Spend quality time with the child. In today's society, its hard to have time for yourself; therefore, dedicate certain hours in the day or certain days out of the week for time to spend with the child. Be sure to minimize interruptions such as cell phones, visitors, televisions and computers. Be consistent. Do not show that spending quality time with this child is a burden.
When you notice the child's teacher being a negative impact on the child's self esteem, interfere, address it immediately – even if it takes removing your child from the presence of this teacher. Remember, your child gets one chance at life. At times, your child need to see and hear that you will fight for them no matter what.

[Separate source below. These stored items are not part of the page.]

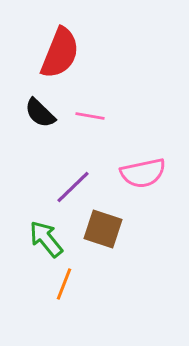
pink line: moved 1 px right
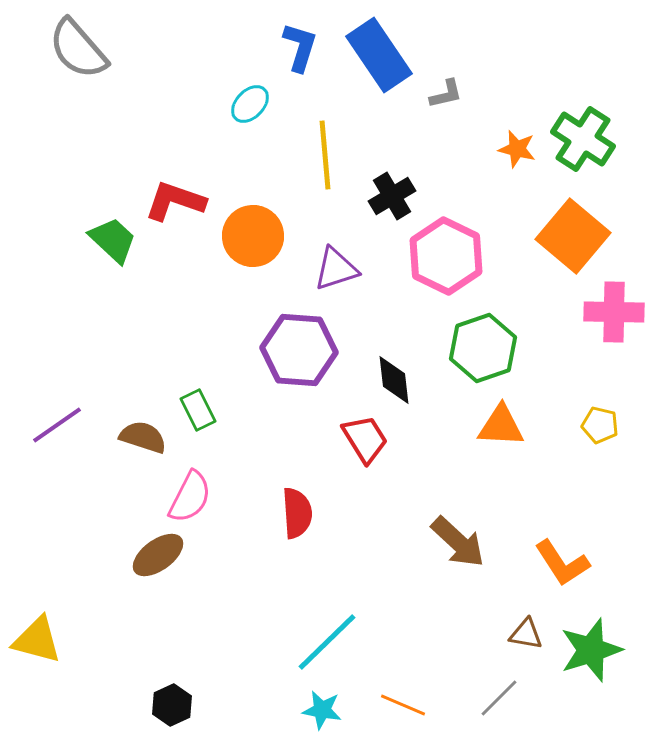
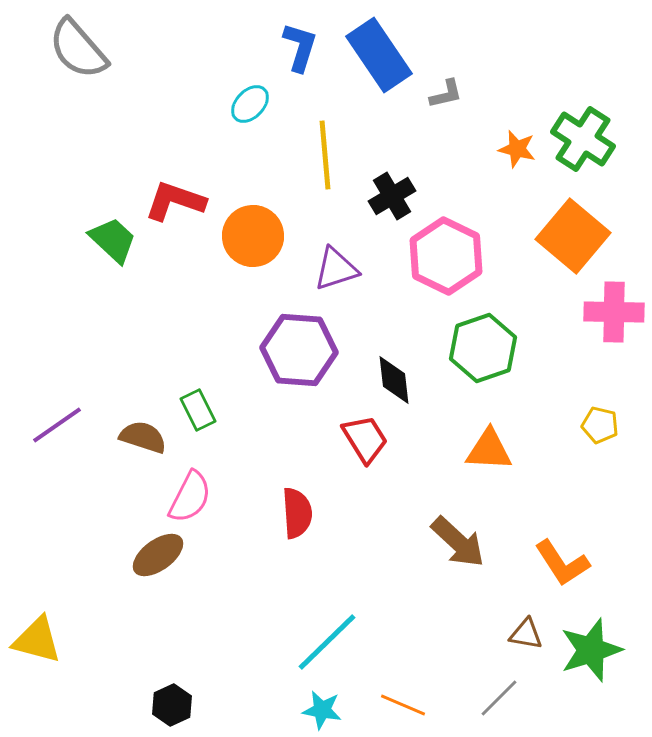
orange triangle: moved 12 px left, 24 px down
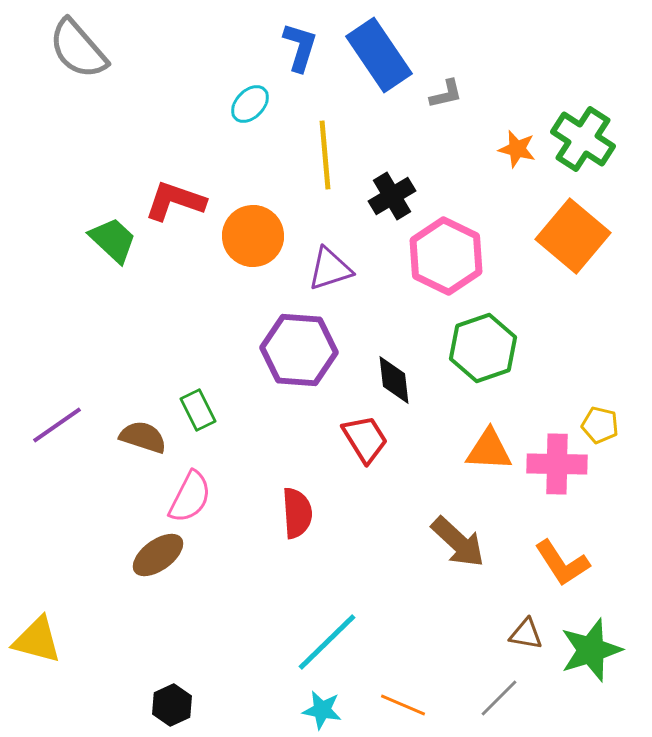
purple triangle: moved 6 px left
pink cross: moved 57 px left, 152 px down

Avoid giving too much responsibility too soon. Let the child be free of worry, stress, deadlines and severe consequences for tasks they shouldn't be responsible for in the first place. Everyone has one chance at childhood. Let the child have theirs.
Stop the cycle of verbal or physical abuse. Seek professional help immediately for all parties involved.
Give time to be creative, make a mess and explore. It will also be helpful to give the child a task to complete knowing they'll be good at. This is a quick and easy way to build self esteem and confidence.
Never blame, tease the child, make comments to make them feel they aren't good enough or allow it from anyone else. Also realize, you won't be around the child 24/7 and their will be times when they'll have to defend themselves. It'll be easier for the child to do this if the child has healthy self esteem levels.
Make certain the child feels secure. Build trust. Show them you'll be there when you are needed. Minimize too much change. Let the child go at their own pace as much as you can.
When the child is asked a question, give them time to speak and think for themselves. Minimize answering questions for them.
Stop standing over their shoulders and correcting EVERYTHING the child does. This action alone will hurt a child's self esteem. It can make them feel you don't trust them, think they're worthy or smart enough.
Remember to: pay attention, observe your behaviors and the child's behaviors, then act on it - immediately. Continue reading, learning, seeking advice from people you love and trust. Surround yourself and the child with support, positivity and love.